Internacional

Monges budistas protestam na rua contra o golpe militar em Myanmar

Monges budistas num protesto em Rangum, segunda-feira 8 de fevereiro de 2021
AFP/Getty Images

A contestação ao golpe militar na antiga Birmânia sobe de tom. O país está a ser varrido pela maior onda de manifestações da última década. Como aconteceu em 2007, na que ficou conhecida por Revolta do Açafrão, os monges estão na linha da frente da luta pela democracia Em Mandalay foi decretado o recolher obrigatório entre as 20h e as 4h

08-02-2021

Catorze anos depois de terem sido símbolo da Revolta do Açafrão (assim chamada devido à cor das suas vestes), os monges birmaneses voltaram às ruas de Rangum e Mandalay e marcharam na vanguarda dos protestos, ao lado de trabalhadores e estudantes, arvorando bandeiras budistas multicolores, ao lado de faixas vermelhas da Liga Nacional para a Democracia (LND), partido da líder histórica da luta pela liberdade em Myanmar.

Aung San Suu Kyi foi afastada pelo golpe militar de 1 de fevereiro depois de a LND ter vencido as eleições de novembro passado. As forças armadas acusam-na de fraude eleitoral e importação ilegal de dez walkie talkies. Esta segunda-feira as manifestações do fim de semana prosseguem, com a participação dos religiosos.

Segundo a edição em inglês do “Myanmar Times”, foi decretado o recolher obrigatório entre as 20h e as 4h em várias localidades do país, nomeadamente Mandalay, a segunda maior cidade.

Na manhã desta segunda-feira, terceiro dia de protestos, dezenas de milhares de birmaneses encheram as ruas de Nay Pyi Taw (capital administrativa do país), Rangum (antiga capital e maior cidade) e Mandalay.

Entre os manifestantes encontram-se professores, advogados, funcionários da banca e da administração pública, de acordo com a BBC birmanesa.

Um médico — que não se quis identificar — disse à BBC: “Hoje, nós, profissionais, sobretudo funcionários públicos, como médicos, engenheiros e professores, quisemos mostrar que estamos todos juntos. O nosso objetivo é o mesmo, fazer cair a ditadura”.

A Revolta do Açafrão, em 2007, foi uma onda de manifestações pacíficas de luta pela democracia, que antecedeu a aprovação da Constituição de 2008 (a terceira desde a independência e hoje em vigor).
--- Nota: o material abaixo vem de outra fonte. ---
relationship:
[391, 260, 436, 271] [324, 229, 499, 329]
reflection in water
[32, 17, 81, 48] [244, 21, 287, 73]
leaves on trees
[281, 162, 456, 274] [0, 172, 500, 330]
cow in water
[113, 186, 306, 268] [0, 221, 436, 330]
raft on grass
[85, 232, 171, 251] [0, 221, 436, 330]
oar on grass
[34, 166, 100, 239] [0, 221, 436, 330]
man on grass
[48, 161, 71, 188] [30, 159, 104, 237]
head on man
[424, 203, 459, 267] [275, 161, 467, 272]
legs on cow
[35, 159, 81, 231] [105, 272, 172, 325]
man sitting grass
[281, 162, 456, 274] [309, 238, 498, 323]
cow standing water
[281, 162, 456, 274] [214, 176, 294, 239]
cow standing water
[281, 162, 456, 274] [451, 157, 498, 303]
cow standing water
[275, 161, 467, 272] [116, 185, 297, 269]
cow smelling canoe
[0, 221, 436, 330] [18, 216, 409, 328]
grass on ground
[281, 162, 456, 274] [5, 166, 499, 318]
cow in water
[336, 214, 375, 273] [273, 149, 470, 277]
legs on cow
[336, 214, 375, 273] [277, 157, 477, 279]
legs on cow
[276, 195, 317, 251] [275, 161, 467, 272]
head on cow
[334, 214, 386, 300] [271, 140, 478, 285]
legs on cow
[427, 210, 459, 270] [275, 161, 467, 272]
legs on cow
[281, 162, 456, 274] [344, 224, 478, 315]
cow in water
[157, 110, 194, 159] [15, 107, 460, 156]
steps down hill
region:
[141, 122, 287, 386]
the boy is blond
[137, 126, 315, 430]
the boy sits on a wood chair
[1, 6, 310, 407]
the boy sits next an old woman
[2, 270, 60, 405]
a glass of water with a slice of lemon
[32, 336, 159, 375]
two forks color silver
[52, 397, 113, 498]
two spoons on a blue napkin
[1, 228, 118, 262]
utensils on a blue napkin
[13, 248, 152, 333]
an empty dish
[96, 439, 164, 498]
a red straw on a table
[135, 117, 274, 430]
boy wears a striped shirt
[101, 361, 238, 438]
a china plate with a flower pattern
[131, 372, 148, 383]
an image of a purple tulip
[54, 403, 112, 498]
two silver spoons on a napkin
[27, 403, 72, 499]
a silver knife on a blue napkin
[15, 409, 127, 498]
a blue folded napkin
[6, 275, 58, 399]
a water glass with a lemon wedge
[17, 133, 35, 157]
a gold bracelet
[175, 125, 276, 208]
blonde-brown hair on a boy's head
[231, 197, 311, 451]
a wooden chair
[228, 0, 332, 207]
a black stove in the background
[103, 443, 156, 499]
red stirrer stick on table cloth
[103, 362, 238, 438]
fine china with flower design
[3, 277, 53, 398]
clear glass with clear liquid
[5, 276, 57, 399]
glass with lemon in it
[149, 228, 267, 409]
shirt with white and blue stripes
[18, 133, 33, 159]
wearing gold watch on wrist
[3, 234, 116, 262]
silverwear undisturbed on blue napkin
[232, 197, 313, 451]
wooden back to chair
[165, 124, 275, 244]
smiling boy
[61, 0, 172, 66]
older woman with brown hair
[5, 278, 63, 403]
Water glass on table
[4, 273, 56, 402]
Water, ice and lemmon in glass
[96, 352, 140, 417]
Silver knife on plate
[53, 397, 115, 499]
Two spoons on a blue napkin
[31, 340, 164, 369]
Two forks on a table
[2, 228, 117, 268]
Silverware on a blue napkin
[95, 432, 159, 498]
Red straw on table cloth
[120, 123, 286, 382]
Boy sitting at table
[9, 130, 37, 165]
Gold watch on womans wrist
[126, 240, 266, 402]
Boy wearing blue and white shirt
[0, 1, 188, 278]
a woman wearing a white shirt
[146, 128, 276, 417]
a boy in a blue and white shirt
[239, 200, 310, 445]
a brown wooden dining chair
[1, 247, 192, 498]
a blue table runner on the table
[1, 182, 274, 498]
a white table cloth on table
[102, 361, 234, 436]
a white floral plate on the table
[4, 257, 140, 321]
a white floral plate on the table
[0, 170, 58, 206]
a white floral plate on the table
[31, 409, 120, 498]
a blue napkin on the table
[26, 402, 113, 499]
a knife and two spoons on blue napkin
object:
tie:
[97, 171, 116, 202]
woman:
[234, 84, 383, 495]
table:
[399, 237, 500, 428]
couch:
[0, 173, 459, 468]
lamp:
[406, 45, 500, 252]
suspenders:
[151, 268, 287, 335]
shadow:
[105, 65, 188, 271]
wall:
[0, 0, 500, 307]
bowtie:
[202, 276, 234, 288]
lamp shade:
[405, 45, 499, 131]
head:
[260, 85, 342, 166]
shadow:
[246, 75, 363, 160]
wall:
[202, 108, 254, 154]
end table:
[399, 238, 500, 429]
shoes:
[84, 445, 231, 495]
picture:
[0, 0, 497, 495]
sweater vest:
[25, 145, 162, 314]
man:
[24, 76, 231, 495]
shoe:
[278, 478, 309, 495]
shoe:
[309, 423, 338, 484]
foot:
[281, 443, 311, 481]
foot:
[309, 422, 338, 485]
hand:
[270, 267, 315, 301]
Esse texto legal, apesar de prever uma quota fixa de militares nomeados para o Parlamento — 56 militares indigitados pelas Forças Armadas e 168 deputados eleitos na câmara alta; 110 militares e 330 deputados eleitos na câmara baixa —, representa uma abertura face ao que estava anteriormente em vigor.

Em março de 2020, Aung San Suu Kyi pressio­nou os generais a alterar a Constituição. As suas propostas visavam uma efetiva diminuição do poder político das Tatmadaw (Forças Armadas), passando pela “redução do número de deputados alocados aos militares”. Ocupava até ao golpe o cargo de Conselheira de Estado, na prática chefiando o Governo.

Os manifestantes birmaneses recuperaram o gesto de levantar a mão mostrando três dedos, que tinha sido usado nos protestos que ocorreram na Tailândia em 2014, numa alegoria aos filmes The Hunger Games.